Breton Buckwheat Pancakes Recipe

Breton Buckwheat Pancakes

I only ever seem to make pancakes on Shrove Tuesday and it’s daft. Every year I vow I’ll cook them more often, they’re so delicious. The people of Brittany are far more sensible, they scoff buckwheat galettes all year round. I’m making myself a promise to follow their example.

Buckwheat flour has a wonderfully nutty flavour and because it’s not actually made from any form of wheat - it’s a member of the rhubarb family - it is gluten-free. I’ve used some plain wheat flour in this recipe because it makes the pancakes easier to handle. They can be made entirely from buckwheat, but please be aware they may break if you try to fold them ... you can always layer them instead.

Traditional fillings include ham and cheese and/or wilted spinach topped with an egg and sometimes a small splash of cream. They are also very good with spinach and smoked haddock mixed with a little mornay sauce.

One or two of these pancakes coupled with a salad makes a very good supper. Thin, supple, crispy at the edges with a savoury filling ... yum. Feel free to wash them down with some Breton (or Suffolk) cider.

Breton Buckwheat Pancakes (makes 6-8 pancakes)

Linda Duffin

Ingredients:

75g buckwheat flour

30g plain flour

Pinch of salt

1 egg

300 ml milk

50g melted butter

Oil for frying

For the filling:

Sliced ham, torn into large bite-sized pieces

Grated cheese (Emmental or Comte is traditional, Cheddar is fine)

Baby spinach

Eggs

Method:

Put the flour, salt, egg and half the milk in a bowl and whisk. Add the remaining milk and refrigerate for an hour or more.

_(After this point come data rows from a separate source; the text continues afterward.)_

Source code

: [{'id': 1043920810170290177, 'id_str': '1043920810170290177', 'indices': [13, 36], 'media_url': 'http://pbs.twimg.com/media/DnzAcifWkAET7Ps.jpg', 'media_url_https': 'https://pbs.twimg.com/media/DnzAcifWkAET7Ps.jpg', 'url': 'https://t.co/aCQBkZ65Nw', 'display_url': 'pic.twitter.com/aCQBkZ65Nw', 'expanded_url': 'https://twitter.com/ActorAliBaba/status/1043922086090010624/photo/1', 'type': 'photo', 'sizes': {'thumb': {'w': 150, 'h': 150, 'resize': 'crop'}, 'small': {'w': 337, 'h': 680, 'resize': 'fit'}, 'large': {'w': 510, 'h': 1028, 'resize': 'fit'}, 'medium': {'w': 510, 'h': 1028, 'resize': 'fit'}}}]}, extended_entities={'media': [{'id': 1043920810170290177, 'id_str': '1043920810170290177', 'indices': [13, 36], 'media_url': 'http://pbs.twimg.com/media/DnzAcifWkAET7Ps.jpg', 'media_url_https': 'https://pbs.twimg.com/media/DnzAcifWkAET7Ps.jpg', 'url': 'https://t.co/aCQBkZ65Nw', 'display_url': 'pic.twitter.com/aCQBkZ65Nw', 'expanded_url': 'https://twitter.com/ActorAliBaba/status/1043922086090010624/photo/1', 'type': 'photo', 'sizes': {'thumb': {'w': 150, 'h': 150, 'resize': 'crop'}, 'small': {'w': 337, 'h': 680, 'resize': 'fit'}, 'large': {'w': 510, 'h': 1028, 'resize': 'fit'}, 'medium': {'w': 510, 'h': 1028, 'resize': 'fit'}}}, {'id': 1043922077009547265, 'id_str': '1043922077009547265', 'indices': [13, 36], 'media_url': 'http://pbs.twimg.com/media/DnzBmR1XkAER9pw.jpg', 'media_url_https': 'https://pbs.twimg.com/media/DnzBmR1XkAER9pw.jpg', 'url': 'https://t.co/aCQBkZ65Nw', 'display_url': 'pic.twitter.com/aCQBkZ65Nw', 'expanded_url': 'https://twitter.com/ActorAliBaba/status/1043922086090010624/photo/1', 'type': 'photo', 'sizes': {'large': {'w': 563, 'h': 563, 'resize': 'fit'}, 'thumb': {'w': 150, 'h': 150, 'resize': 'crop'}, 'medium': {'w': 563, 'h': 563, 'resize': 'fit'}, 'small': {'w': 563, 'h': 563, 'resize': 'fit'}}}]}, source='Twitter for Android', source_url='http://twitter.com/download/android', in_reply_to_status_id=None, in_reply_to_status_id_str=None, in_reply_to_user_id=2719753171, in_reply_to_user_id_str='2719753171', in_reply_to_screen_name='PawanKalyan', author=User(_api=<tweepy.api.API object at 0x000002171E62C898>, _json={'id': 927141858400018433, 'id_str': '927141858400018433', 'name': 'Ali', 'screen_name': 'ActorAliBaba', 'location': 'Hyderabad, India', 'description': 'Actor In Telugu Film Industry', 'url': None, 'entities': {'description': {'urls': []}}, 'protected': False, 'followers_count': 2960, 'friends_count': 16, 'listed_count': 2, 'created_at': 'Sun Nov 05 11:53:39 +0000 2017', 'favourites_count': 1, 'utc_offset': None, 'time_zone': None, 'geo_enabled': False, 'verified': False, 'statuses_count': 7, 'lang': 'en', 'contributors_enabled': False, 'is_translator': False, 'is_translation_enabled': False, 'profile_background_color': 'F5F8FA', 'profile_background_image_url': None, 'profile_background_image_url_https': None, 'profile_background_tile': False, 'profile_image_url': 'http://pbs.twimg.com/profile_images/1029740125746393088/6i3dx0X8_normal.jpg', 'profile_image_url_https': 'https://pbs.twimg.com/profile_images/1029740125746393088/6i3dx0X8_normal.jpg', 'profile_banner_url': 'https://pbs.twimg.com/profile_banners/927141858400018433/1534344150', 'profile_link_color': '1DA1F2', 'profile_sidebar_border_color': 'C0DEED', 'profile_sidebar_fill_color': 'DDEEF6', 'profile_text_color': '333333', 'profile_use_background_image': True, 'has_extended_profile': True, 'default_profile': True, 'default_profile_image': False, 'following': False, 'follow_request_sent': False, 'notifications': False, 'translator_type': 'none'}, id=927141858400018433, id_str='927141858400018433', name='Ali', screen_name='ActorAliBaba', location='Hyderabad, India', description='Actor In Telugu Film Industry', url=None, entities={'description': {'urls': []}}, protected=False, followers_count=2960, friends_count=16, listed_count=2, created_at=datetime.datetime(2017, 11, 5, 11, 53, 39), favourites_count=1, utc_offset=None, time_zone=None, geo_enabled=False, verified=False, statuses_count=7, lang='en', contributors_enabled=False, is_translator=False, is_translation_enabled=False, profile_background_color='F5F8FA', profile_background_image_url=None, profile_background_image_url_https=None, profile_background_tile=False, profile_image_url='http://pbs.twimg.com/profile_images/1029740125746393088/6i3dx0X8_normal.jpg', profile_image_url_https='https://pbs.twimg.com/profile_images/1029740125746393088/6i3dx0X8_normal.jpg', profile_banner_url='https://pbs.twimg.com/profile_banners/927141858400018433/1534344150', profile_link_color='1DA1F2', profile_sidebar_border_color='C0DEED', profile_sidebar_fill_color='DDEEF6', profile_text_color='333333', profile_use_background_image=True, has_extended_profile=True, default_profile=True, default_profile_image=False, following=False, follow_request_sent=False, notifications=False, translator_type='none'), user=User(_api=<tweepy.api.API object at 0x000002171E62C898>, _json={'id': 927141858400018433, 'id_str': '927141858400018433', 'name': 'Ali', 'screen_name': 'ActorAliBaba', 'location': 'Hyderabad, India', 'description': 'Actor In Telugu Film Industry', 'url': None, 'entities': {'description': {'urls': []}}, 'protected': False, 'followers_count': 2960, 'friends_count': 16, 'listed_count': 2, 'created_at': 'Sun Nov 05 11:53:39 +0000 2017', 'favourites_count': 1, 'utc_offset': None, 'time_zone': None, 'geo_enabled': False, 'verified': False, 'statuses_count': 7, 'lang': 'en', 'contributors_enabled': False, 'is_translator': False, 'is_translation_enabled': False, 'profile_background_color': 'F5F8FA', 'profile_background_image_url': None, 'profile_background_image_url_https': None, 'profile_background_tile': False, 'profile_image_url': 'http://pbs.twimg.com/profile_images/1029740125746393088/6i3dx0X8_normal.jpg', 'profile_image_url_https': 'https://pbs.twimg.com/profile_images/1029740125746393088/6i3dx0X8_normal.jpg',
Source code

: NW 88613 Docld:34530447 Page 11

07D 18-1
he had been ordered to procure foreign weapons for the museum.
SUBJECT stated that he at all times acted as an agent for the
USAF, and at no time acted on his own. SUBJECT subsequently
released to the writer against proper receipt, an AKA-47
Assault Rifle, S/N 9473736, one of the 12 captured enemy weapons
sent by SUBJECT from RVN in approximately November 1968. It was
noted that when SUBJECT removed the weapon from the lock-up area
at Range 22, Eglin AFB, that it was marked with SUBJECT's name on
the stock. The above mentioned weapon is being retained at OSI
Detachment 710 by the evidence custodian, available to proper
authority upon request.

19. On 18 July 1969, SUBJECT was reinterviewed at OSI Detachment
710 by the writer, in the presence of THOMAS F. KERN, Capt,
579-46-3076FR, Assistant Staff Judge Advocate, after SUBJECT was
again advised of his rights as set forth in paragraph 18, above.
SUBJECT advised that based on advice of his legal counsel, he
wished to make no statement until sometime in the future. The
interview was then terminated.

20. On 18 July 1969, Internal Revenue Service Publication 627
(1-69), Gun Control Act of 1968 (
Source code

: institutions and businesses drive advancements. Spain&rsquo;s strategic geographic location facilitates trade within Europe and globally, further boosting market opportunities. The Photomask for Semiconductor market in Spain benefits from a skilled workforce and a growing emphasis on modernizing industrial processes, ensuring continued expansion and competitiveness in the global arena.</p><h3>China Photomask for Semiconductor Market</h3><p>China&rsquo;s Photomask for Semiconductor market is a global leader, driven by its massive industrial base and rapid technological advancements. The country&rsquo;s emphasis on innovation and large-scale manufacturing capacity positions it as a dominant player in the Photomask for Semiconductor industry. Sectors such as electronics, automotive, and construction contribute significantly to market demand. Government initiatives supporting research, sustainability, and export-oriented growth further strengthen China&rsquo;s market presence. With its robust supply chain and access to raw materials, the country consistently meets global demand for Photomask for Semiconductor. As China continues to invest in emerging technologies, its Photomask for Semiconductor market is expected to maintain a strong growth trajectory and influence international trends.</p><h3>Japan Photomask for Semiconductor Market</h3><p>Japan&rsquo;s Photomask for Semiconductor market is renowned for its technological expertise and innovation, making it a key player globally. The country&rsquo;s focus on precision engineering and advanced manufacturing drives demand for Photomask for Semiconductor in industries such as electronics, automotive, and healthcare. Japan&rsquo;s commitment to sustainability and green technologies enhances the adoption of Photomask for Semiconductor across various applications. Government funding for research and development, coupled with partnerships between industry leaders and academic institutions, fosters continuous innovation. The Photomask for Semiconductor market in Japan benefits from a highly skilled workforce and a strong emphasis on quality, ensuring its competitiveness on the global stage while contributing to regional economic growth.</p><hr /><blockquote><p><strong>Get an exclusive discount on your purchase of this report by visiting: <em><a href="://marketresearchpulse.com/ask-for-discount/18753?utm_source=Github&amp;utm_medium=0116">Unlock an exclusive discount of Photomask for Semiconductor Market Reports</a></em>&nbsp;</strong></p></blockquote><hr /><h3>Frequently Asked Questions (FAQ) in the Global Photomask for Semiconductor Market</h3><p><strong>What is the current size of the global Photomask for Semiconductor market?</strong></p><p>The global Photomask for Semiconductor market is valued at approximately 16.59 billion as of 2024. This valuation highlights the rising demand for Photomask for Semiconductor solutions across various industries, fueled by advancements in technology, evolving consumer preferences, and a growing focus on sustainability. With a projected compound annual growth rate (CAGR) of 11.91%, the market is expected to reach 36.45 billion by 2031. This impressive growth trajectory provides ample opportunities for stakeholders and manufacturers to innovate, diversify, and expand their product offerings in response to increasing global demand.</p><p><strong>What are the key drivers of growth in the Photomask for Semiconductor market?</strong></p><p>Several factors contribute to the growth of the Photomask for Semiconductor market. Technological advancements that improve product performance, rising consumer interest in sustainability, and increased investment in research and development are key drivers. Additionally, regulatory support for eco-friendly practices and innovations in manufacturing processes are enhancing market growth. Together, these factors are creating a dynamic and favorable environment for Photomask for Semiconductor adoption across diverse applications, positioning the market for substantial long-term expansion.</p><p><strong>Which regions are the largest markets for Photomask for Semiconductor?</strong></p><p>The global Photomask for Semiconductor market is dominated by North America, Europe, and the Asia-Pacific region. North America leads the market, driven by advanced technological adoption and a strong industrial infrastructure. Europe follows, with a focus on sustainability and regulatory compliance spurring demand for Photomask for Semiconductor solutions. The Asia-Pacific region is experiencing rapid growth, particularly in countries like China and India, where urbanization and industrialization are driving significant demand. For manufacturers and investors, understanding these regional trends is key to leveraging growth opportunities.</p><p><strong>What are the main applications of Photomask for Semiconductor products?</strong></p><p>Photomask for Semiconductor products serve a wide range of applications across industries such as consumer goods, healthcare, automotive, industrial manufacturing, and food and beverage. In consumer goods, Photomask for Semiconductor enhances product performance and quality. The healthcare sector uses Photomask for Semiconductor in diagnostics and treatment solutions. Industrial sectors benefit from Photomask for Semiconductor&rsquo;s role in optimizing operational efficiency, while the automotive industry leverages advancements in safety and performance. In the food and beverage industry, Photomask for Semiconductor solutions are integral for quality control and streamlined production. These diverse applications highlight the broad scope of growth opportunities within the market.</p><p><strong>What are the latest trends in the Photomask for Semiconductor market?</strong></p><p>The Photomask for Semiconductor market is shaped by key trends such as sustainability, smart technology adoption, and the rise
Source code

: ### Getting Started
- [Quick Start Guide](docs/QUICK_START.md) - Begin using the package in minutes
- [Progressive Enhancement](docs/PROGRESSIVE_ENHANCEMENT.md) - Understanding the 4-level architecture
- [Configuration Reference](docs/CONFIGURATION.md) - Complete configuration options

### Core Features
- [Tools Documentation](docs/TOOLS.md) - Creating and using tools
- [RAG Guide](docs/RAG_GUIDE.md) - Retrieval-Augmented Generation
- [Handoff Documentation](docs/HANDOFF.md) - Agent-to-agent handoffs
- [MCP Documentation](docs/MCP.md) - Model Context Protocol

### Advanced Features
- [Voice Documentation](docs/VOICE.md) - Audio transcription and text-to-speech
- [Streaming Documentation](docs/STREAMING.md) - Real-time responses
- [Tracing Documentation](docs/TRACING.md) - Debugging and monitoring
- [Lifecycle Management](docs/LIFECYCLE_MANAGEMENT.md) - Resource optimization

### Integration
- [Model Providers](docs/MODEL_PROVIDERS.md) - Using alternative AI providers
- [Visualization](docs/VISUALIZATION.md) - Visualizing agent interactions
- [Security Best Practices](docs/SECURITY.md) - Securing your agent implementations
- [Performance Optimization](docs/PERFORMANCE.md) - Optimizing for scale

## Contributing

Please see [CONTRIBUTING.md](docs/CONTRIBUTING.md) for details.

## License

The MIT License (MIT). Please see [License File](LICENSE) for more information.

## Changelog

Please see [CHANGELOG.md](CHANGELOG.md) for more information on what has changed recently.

Whisk in the melted butter. Lightly oil a frying pan ... a tip from Breton-born Richard Bertinet is to dip a cut potato into the oil and wipe it across the pan ... then pour in a ladleful of batter and tip and swirl until it thinly coats the base.

Linda Duffin

Cook until it's golden underneath, then turn it over and cook the other side. Keep going until you've used up all the batter. Stack the galettes at the back of the stove to keep warm, covered by a tea towel: they don't stick together like normal pancakes.

To finish, re-heat one at a time in the pan, place a little grated cheese cheese in the centre and scatter round the torn ham and a few baby spinach leaves. Crack in an egg (break it into a tea strainer first if you want to get rid of the watery part of the white) and flip the sides of the pancake towards the middle so you have a square with the centre left open.

Put on a lid and cook for around 3 minutes so the white is beginning to turn opaque on top. Remove the lid to finish cooking the egg so the pancake doesn't go soggy: you're aiming for a set white but a runny yolk. Eat straight away.